Today I chose to slow everything down and just breathe and listen to myself to say yesterday was emotional is an understatement but I want to begin by saying this: one comment was made where this person felt they needed to ‘redirect’ what I expressed and I just want to say this, fuck off. Seriously this space is for me to share my inner world it is my OWN expression of how I feel in the moment. I’m not asking for opinions, to be fixed or ‘redirected’ to something thats more comfortable for anyone. Let me share with you why I chose to do this 10 day expression… it’s an act of self love because I want to empower the child within me to have a voice and feel she doesn’t have to hide how she feels everyday that it’s ok to be vulnerable and real in a world that is doing everything to destroy what’s real and true.

The child within me is feeling raw, vulnerable and still fearful to put herself out there like this. She hasn’t had it easy and I’m aware of what needs to be strengthened within me and this is just one thing that needs attention, expression and love. The mother in me is a fierce protector so anyones opinions can fuck right off because I’m here to be present for myself not to be fixed or to please anyone. No ones opinions belong in my inner or outer world period.

 

I love my humanity as messy and as imperfect as it is. It’s beautiful to be human. You don’t need to understand me that jobs for me and me only.

 

This space is like a blank canvas for me which I have never done online before. I’m not finding this easy but I wanted to empower, heal and stretch beyond where I am in my journey.

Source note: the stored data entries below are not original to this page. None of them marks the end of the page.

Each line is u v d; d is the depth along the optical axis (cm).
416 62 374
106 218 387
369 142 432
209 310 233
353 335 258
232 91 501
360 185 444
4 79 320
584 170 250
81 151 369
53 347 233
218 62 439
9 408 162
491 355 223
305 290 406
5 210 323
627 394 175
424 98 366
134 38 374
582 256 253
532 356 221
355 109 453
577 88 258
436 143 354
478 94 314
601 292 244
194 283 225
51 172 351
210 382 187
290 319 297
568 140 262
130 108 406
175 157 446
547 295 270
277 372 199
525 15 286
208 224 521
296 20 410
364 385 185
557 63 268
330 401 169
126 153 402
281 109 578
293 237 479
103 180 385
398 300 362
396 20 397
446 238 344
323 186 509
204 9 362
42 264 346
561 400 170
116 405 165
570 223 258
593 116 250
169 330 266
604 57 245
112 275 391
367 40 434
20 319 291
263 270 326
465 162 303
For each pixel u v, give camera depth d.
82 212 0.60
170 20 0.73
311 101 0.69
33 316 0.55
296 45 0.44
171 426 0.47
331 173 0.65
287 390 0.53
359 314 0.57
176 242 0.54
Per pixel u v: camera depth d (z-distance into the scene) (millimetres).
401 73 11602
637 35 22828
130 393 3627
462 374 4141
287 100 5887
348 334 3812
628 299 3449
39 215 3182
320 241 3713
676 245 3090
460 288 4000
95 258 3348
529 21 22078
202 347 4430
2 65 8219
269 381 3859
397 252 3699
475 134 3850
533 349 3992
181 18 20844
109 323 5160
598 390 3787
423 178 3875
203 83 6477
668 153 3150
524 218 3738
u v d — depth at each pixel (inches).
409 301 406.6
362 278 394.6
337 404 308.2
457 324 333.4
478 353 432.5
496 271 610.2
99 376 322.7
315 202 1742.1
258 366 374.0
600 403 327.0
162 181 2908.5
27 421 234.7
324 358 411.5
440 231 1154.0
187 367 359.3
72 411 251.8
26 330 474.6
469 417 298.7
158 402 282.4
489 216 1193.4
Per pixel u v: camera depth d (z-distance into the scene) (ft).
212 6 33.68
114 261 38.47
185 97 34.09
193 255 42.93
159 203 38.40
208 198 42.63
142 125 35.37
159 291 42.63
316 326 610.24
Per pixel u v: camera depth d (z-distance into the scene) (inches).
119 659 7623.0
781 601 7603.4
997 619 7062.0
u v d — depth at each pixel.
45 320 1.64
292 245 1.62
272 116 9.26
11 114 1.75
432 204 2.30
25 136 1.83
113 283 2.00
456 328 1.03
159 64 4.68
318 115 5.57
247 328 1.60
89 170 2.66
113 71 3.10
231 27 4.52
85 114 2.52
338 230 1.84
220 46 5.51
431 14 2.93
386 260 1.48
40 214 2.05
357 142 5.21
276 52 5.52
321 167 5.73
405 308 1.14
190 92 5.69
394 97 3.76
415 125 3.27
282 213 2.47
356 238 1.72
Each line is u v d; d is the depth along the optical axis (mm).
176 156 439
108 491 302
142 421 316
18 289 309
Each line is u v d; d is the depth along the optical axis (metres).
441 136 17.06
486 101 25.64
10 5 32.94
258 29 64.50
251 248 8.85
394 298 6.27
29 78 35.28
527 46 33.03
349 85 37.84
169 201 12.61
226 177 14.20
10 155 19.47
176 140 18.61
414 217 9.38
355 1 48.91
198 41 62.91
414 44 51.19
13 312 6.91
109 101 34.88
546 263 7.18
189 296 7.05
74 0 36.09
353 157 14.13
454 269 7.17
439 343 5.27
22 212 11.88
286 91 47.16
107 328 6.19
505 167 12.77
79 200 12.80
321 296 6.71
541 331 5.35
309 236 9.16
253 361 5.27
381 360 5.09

It’s day five and I’ve made some interesting observations about myself which I will share towards the end of the 10 days and what I’ve also noticed people crave real. They want raw open hearted emotion and theres not too many people out there that are brave enough to do it and let me say after 5 days of sharing it’s a challenge but it’s also damn freeing. It’s given me so much to reflect on which I will share in the near future.

It’s empowering to allow another to express how they feel. (as long as they’re not hurting any being) Let them empty themselves, let them be as they are because most of the time it just needs to be expressed because energy does need to be released. It can’t stay stagnant or the emotion builds into anger and grief. We all need an outlet to release what we feel every day just to empty ourselves…. so we can BE.